Chatham Island raven

Corvus moriorum Forbes, 1892

Order: Passeriformes

Family: Corvidae

New Zealand status: Endemic

Conservation status: Extinct

Geographical variation: Nil

 
 
 
Chatham Island raven. Chatham Islands raven (Corvus moriorum). Image 2006-0010-1/15 from the series 'Extinct birds of New Zealand'. Masterton. Image © Purchased 2006. © Te Papa by Paul Martinson See Te Papa website: http://collections.tepapa.govt.nz/objectdetails.aspx?irn=711028&term=island+raven

Chatham Island raven. Chatham Islands raven (Corvus moriorum). Image 2006-0010-1/15 from the series 'Extinct birds of New Zealand'. Masterton. Image © Purchased 2006. © Te Papa by Paul Martinson See Te Papa website: http://collections.tepapa.govt.nz/objectdetails.aspx?irn=711028&term=island+raven

The Chatham Island raven was the larger of two extinct endemic raven species, the other being the New Zealand raven. Weighing up to one kilogram, they were one of the largest songbird species, exceeded only by the common raven of the northern hemisphere, the thick-billed raven of Africa, and the superb lyrebird of Australia.

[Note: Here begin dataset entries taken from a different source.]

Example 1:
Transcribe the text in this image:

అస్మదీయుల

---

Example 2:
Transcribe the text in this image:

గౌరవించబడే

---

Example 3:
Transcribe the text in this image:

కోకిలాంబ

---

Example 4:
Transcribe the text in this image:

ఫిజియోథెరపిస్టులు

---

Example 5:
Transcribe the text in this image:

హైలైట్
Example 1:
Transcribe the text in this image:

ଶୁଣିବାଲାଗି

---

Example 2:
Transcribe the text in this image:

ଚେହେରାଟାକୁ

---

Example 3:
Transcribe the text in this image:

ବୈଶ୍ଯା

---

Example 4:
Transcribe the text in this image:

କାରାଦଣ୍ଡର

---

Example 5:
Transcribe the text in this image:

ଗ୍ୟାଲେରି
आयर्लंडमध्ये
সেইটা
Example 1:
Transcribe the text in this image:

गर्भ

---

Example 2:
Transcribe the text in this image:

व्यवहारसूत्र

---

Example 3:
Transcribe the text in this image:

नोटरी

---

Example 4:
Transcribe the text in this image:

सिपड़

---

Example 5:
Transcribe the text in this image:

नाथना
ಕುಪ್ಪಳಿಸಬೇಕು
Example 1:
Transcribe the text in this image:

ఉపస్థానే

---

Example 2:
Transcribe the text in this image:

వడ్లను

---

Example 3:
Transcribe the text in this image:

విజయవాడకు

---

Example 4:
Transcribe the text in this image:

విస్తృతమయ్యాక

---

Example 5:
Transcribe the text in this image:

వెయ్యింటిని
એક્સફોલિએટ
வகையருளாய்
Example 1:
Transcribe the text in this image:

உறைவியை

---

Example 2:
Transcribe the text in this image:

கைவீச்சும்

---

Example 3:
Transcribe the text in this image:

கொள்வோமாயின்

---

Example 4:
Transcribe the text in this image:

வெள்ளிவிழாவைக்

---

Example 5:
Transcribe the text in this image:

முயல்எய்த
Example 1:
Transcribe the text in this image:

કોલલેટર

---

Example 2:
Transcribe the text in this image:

Most ravens and crows have similar body shape, plumage and behaviour, and so the Chatham Island raven was probably glossy black, omnivorous and aggressive. It was common around the Chatham Island coast, and its remains are also known from a few sites on Pitt Island. It had relatively long, slender legs, and retained strong powers of flight. It probably attended seal, sea lion and seabird colonies, where they would have had access to unprotected pups, spilt regurgitations, eggs, chicks and carrion. The diet is also likely to have included fish, shellfish, skinks, insects and other invertebrates, and fruits.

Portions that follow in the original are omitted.